BEGIN

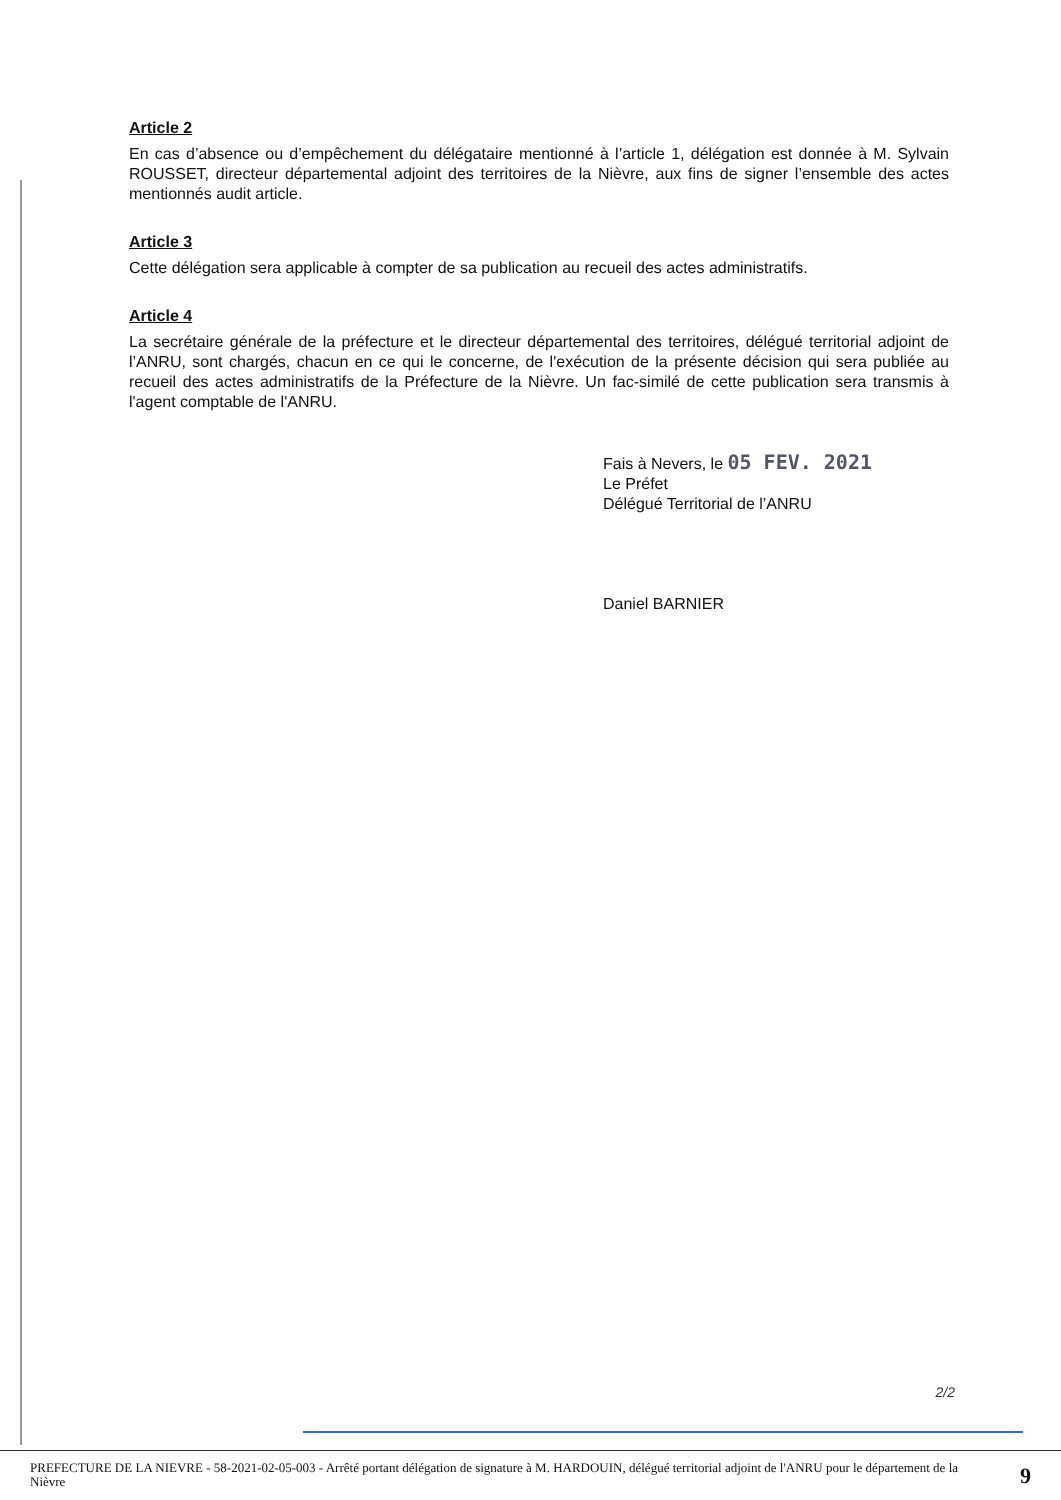Article 2
En cas d’absence ou d’empêchement du délégataire mentionné à l’article 1, délégation est donnée à M. Sylvain ROUSSET, directeur départemental adjoint des territoires de la Nièvre, aux fins de signer l’ensemble des actes mentionnés audit article.
Article 3
Cette délégation sera applicable à compter de sa publication au recueil des actes administratifs.
Article 4
La secrétaire générale de la préfecture et le directeur départemental des territoires, délégué territorial adjoint de l’ANRU, sont chargés, chacun en ce qui le concerne, de l'exécution de la présente décision qui sera publiée au recueil des actes administratifs de la Préfecture de la Nièvre. Un fac-similé de cette publication sera transmis à l'agent comptable de l'ANRU.
Fais à Nevers, le 05 FEV. 2021
Le Préfet
Délégué Territorial de l’ANRU
Daniel BARNIER
2/2
PREFECTURE DE LA NIEVRE - 58-2021-02-05-003 - Arrêté portant délégation de signature à M. HARDOUIN, délégué territorial adjoint de l'ANRU pour le département de la Nièvre
9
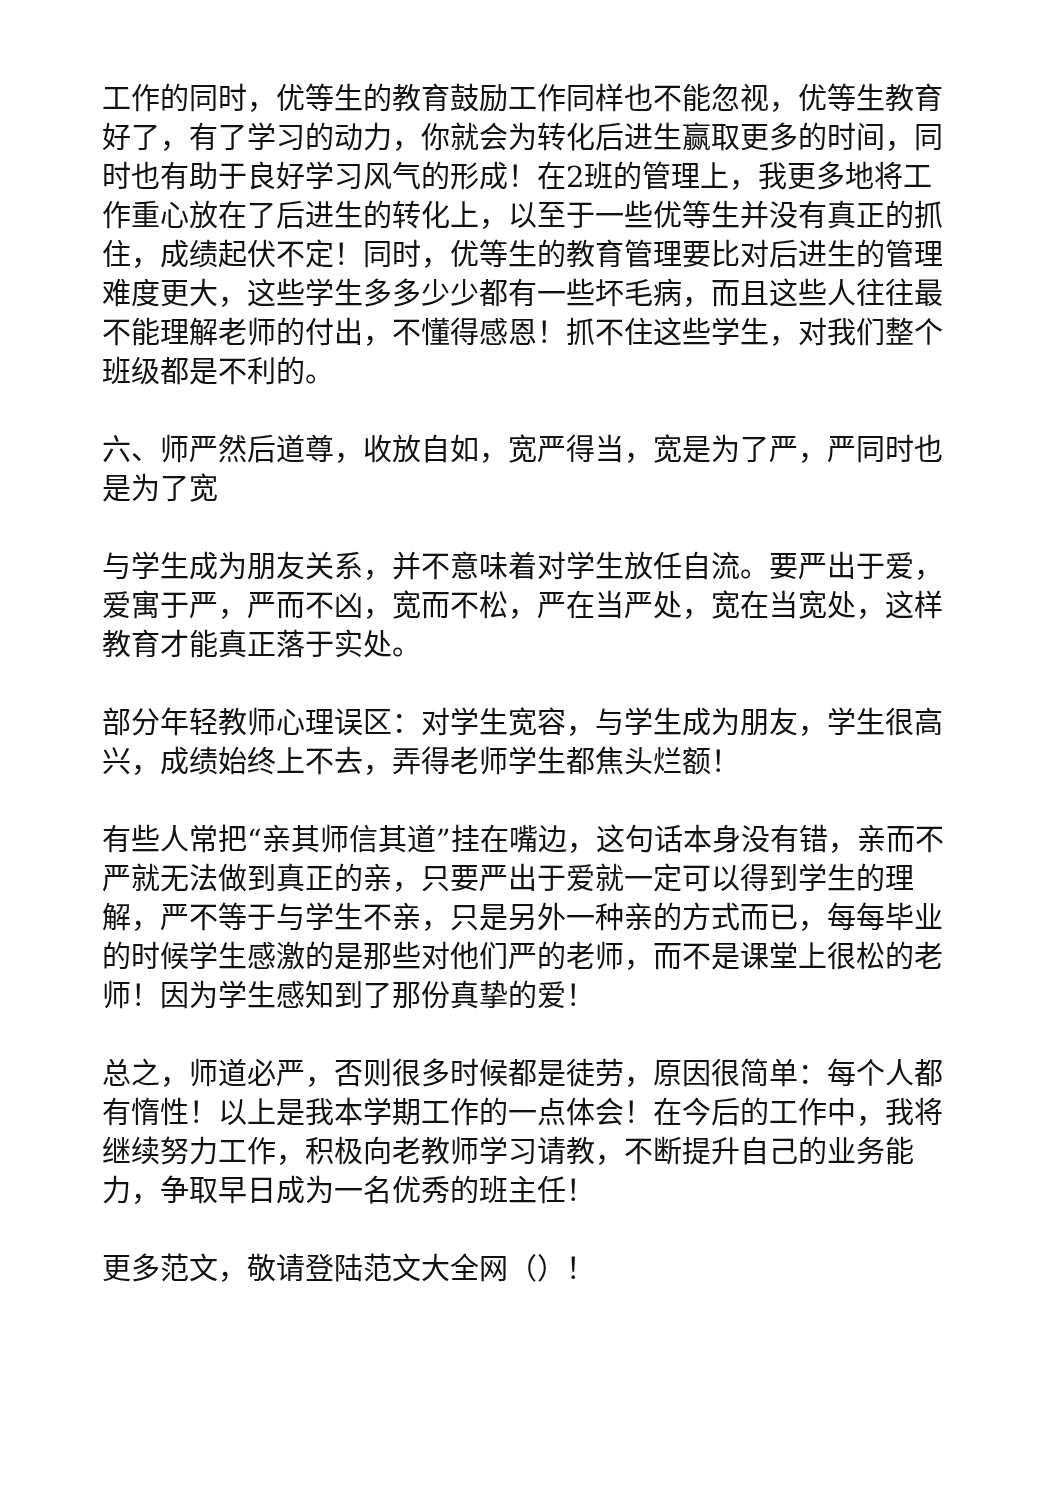工作的同时，优等生的教育鼓励工作同样也不能忽视，优等生教育好了，有了学习的动力，你就会为转化后进生赢取更多的时间，同时也有助于良好学习风气的形成！在2班的管理上，我更多地将工作重心放在了后进生的转化上，以至于一些优等生并没有真正的抓住，成绩起伏不定！同时，优等生的教育管理要比对后进生的管理难度更大，这些学生多多少少都有一些坏毛病，而且这些人往往最不能理解老师的付出，不懂得感恩！抓不住这些学生，对我们整个班级都是不利的。
六、师严然后道尊，收放自如，宽严得当，宽是为了严，严同时也是为了宽
与学生成为朋友关系，并不意味着对学生放任自流。要严出于爱，爱寓于严，严而不凶，宽而不松，严在当严处，宽在当宽处，这样教育才能真正落于实处。
部分年轻教师心理误区：对学生宽容，与学生成为朋友，学生很高兴，成绩始终上不去，弄得老师学生都焦头烂额！
有些人常把“亲其师信其道”挂在嘴边，这句话本身没有错，亲而不严就无法做到真正的亲，只要严出于爱就一定可以得到学生的理解，严不等于与学生不亲，只是另外一种亲的方式而已，每每毕业的时候学生感激的是那些对他们严的老师，而不是课堂上很松的老师！因为学生感知到了那份真挚的爱！
总之，师道必严，否则很多时候都是徒劳，原因很简单：每个人都有惰性！以上是我本学期工作的一点体会！在今后的工作中，我将继续努力工作，积极向老教师学习请教，不断提升自己的业务能力，争取早日成为一名优秀的班主任！
更多范文，敬请登陆范文大全网（）！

END

• _Problem_: Among the lines of the listing above, which ones contain the word "administratifs"? Show them.

• _Result_:
Cette délégation sera applicable à compter de sa publication au recueil des actes administratifs.
La secrétaire générale de la préfecture et le directeur départemental des territoires, délégué territorial adjoint de l’ANRU, sont chargés, chacun en ce qui le concerne, de l'exécution de la présente décision qui sera publiée au recueil des actes administratifs de la Préfecture de la Nièvre. Un fac-similé de cette publication sera transmis à l'agent comptable de l'ANRU.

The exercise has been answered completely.